Brandis’s ministerial statement advanced a pseudo-legal justification for Tuesday’s raids, saying he issued the warrants under the ASIO Act, at the request of the ASIO director-general. That Act hands sweeping powers to the government and its security apparatus to conduct searches and seizures, without judicial warrants, on the vague grounds that any information obtained will “substantially assist the collection of intelligence” connected to a “security matter.”

The Act defines “security” to include espionage, sabotage, “politically motivated violence,” attacks on Australia’s defence system, “acts of foreign interference” and “the protection of Australia’s territorial and border integrity.” Brandis did not specify which of these grounds he believed was relevant to the exposure of ASIS’s bugging operations that were aimed at ensuring the flow of billions of dollars of tax revenues to Canberra and profits to Woodside Petroleum.

Brandis reiterated Prime Minister Tony Abbott’s claim that the ASIO raids had nothing to do with East Timor’s impending legal case. This palpable lie—the raids occurred two days before the hearing began in The Hague—was rejected by East Timorese Prime Minister Xanana Gusmão. In a media release, Gusmão condemned the “invasion of the premises of a legal representative of Timor-Leste” and “aggressive” action against a key witness, branding it “inconceivable and unacceptable conduct.”
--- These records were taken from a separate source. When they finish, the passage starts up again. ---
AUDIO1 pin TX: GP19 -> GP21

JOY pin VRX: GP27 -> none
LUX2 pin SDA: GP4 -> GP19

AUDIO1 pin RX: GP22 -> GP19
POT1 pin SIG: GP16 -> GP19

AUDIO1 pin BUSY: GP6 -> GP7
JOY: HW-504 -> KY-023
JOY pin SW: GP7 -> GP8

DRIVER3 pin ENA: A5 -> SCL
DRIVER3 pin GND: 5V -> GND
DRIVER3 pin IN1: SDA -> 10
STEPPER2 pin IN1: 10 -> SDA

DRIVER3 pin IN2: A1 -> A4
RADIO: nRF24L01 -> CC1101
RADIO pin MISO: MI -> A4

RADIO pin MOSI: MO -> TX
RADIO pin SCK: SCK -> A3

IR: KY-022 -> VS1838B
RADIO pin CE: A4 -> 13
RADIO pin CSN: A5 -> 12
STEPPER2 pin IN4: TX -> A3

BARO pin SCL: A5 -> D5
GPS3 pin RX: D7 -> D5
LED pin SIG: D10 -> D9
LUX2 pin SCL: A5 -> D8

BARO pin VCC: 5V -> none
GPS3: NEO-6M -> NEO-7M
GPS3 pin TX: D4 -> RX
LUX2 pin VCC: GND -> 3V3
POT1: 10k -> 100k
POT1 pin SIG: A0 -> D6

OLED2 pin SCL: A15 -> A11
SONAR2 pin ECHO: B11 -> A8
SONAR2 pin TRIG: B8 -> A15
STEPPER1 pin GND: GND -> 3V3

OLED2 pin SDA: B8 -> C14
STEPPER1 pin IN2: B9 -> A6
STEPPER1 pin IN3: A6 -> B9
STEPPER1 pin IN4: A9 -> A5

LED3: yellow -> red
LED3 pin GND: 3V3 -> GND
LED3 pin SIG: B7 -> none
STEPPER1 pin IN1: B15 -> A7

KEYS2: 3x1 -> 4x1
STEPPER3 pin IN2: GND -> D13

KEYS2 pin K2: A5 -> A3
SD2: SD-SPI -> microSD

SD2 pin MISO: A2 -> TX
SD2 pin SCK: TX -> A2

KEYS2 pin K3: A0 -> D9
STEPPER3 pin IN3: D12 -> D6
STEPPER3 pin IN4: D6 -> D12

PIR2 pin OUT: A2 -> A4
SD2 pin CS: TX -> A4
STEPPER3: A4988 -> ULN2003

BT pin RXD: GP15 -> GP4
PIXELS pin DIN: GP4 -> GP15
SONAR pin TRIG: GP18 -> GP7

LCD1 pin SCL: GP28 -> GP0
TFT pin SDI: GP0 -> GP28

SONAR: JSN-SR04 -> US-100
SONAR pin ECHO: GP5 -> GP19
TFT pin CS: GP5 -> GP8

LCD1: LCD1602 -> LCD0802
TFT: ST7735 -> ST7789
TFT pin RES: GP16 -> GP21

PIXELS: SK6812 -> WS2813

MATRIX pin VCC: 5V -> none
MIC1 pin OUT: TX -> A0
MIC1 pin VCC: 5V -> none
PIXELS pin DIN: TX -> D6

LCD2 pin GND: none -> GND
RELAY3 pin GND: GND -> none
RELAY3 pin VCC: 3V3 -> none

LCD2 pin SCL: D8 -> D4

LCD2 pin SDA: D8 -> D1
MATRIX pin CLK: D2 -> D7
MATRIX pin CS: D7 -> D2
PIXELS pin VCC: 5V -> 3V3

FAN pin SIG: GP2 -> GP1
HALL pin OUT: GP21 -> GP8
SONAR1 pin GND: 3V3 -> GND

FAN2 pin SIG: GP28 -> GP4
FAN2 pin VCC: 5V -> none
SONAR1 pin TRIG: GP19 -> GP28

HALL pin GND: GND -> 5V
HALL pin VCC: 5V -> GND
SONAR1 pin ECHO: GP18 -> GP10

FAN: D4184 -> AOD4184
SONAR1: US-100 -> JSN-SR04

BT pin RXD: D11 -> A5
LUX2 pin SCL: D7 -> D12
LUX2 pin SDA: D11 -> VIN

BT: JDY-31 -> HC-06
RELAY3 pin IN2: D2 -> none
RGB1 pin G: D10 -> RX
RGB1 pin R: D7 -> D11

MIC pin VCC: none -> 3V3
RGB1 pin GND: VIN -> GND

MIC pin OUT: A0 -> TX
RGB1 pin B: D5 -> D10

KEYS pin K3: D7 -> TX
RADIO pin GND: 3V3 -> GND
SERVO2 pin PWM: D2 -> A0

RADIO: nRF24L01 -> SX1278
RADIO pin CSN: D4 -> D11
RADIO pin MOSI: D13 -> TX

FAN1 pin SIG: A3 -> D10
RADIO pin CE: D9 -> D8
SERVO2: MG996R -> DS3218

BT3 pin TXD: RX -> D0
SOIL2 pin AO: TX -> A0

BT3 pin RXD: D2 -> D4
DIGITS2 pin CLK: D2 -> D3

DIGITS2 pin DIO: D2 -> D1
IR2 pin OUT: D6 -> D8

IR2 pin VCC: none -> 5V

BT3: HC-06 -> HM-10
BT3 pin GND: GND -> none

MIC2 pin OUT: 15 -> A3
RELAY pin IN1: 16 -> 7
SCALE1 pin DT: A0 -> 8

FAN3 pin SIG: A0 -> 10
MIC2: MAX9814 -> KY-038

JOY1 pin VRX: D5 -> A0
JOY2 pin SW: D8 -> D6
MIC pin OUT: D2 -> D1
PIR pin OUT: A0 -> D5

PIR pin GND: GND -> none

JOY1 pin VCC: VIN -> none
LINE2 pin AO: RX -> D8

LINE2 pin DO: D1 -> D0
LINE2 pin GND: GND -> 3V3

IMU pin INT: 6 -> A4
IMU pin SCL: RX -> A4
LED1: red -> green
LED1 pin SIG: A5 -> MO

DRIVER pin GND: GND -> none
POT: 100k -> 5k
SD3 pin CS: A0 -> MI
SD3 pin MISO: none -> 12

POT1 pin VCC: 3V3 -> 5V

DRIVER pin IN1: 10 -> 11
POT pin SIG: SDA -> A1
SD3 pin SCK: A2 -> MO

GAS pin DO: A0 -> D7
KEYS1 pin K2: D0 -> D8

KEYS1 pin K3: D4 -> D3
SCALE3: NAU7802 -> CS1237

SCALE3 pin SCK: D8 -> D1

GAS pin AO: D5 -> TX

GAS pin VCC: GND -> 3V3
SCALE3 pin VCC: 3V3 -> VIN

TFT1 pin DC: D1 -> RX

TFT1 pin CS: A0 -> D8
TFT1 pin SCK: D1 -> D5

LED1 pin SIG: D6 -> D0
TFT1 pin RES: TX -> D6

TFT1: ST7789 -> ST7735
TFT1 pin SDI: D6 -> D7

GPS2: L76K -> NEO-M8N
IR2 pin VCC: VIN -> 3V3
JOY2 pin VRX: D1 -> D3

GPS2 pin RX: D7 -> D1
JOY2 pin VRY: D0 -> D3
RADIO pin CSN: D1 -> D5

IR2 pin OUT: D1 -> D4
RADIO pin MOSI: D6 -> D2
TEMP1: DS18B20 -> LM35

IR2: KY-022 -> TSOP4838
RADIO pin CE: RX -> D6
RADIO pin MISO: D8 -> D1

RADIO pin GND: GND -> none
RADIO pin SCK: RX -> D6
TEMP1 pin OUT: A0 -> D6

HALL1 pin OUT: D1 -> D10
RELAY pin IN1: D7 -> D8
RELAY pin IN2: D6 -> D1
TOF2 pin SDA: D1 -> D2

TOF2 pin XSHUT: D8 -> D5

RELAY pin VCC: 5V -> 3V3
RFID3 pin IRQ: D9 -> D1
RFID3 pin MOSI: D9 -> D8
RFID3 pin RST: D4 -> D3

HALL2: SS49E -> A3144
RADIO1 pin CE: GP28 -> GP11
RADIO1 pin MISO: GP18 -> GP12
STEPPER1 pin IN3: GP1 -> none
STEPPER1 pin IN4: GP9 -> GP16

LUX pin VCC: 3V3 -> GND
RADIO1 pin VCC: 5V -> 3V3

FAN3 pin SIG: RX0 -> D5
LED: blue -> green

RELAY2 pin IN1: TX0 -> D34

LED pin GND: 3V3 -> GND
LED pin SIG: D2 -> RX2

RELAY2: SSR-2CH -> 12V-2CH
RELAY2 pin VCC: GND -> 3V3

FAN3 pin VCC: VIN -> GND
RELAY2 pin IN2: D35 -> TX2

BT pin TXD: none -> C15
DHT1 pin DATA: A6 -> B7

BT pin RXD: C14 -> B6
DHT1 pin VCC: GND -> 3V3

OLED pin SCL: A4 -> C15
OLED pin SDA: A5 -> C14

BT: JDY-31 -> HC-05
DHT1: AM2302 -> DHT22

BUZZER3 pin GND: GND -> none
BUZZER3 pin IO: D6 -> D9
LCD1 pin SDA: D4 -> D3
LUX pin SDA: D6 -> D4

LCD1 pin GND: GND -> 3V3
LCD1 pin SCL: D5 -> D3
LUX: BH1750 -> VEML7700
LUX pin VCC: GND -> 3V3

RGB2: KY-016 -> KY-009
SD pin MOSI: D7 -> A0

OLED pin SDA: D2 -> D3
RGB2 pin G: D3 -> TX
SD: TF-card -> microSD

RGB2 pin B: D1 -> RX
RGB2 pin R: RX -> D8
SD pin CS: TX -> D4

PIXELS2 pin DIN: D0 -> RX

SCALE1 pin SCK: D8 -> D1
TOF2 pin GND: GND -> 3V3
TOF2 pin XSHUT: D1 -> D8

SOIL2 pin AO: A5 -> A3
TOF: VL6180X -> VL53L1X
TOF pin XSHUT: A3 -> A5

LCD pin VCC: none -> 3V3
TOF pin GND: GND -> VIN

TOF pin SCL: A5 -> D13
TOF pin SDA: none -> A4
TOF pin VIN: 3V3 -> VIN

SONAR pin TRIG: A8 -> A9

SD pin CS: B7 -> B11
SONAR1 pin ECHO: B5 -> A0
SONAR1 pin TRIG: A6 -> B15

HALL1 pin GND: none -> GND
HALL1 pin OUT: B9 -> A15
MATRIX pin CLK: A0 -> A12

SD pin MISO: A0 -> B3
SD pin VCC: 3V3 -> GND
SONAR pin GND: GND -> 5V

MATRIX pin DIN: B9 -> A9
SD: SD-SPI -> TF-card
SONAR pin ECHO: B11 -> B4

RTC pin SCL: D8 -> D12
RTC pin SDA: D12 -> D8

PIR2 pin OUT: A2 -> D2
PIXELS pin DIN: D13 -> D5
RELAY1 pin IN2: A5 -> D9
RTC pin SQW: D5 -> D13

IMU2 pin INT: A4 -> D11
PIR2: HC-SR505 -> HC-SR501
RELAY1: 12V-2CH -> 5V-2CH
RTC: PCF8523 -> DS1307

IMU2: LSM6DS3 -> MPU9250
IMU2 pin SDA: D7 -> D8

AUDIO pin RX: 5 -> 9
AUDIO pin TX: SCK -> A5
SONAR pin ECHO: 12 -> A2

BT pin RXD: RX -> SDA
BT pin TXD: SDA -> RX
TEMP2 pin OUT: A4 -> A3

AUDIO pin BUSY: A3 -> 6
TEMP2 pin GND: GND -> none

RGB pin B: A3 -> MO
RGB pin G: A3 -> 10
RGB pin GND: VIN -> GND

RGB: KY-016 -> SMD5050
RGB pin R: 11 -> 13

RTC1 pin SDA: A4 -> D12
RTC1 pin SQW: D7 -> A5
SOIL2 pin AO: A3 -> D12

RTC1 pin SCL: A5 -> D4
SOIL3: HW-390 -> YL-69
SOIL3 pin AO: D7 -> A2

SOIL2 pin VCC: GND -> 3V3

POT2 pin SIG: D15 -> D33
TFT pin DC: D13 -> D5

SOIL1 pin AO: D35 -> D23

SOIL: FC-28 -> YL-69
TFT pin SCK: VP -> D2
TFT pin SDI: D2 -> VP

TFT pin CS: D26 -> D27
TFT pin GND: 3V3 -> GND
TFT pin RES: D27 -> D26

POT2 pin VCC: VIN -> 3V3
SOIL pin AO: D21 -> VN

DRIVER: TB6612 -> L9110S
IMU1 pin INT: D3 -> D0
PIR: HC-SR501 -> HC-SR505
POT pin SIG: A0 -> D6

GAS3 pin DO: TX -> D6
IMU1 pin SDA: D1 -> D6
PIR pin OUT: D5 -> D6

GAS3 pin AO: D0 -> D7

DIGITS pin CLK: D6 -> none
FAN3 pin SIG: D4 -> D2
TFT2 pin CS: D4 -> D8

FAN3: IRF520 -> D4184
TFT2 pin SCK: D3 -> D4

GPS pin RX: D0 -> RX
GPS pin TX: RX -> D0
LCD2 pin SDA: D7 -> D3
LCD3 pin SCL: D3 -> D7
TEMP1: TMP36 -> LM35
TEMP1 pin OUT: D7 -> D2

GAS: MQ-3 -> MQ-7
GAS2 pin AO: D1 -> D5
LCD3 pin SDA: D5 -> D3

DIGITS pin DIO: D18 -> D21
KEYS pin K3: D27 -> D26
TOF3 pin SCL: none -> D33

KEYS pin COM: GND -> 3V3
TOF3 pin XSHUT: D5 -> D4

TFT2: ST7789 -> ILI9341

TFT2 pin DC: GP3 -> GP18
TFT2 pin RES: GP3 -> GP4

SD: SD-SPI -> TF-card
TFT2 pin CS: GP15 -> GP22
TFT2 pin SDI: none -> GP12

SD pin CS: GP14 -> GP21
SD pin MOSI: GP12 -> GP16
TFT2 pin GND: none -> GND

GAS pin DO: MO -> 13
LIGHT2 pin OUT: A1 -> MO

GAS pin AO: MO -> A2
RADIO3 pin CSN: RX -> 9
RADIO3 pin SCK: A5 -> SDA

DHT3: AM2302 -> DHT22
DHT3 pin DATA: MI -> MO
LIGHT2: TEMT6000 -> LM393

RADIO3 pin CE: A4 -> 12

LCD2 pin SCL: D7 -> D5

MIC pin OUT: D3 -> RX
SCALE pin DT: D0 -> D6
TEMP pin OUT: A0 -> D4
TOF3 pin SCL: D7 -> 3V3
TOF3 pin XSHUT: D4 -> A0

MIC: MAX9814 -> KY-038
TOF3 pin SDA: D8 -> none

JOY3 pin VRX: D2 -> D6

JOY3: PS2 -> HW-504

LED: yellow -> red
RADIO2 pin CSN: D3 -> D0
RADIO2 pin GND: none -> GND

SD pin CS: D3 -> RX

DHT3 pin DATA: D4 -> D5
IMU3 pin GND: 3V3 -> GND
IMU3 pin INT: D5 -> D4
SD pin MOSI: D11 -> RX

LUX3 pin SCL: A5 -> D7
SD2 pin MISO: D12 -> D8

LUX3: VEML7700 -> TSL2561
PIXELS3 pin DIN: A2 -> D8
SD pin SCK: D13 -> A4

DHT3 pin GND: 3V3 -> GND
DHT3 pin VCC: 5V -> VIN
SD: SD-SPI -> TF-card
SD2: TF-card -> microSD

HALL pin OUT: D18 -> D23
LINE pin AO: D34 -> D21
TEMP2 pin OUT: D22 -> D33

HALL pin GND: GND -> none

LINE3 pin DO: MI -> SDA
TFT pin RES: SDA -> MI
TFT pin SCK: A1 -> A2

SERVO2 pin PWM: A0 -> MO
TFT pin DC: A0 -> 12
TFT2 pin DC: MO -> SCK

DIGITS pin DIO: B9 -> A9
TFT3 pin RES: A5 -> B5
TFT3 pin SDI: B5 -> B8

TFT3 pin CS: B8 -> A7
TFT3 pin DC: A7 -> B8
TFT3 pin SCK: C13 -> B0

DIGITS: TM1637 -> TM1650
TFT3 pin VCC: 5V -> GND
The Abbott government’s provocative stance has been enthusiastically backed by sections of the media. The Australian today issued an editorial to nakedly defend the mobilisation of the intelligence services against neighbouring countries for geo-strategic and corporate gain. “[I]t would be extraordinary to think that any government would not seek to obtain as much information as possible on such a crucial matter of sovereignty,” Murdoch’s flagship declared. “We, unsurprisingly, expect Canberra to work towards our national interest.”

The Abbott government and the ruling elite more broadly are attempting to use the vendetta against Bernard Collaery and the ASIS whistleblower to intimidate any other would-be leakers or whistleblowers within the intelligence apparatus. Canberra is deeply concerned about the impact of further revelations about its illegal activities via former National Security Agency contractor Edward Snowden.

The Australian has reported that as many as 20,000 secret Australian intelligence files could have been accessed by Snowden when he worked at the NSA. Brandis yesterday told the newspaper: “The Snowden revelations are the most serious setback for Western intelligence since World War II … we are talking about huge numbers of files that Snowden has put into the public domain.”

Events in the Senate yesterday highlighted the unity within the parliamentary establishment on protecting the intelligence agencies. The Labor opposition moved in lockstep with the government to oppose a Greens’ motion requiring Brandis to provide an explanation for the ASIO raids. The attorney-general praised Labor Senator John Faulkner, a former defence minister, who insisted that it was beyond the power of parliament to demand any such answers.

The Greens quickly back-pedalled following Faulkner’s intervention. Their legal spokesman, Senator Scott Ludlam, said he could not see how the East Timor spying operation had related to “national security,” when it directly served corporate interests, but explained that he would agree with the government’s stance if national security were involved. “I understand and respect the reasons why ministers of Coalition or Labor Party orientations would not comment on matters that would prejudice ongoing national security investigations,” he stated.

In other words, the Greens stand equally ready to defend the predatory interests of Australian imperialism when dressed in the garb of “national security.” Their only difference is how the term is defined. The Timor case, however, is another demonstration of how the Australian government, like its US and other allies, regards corporate espionage as a key responsibility of its intelligence apparatus, as part of the pursuit of broader geo-strategic interests in the Asia-Pacific.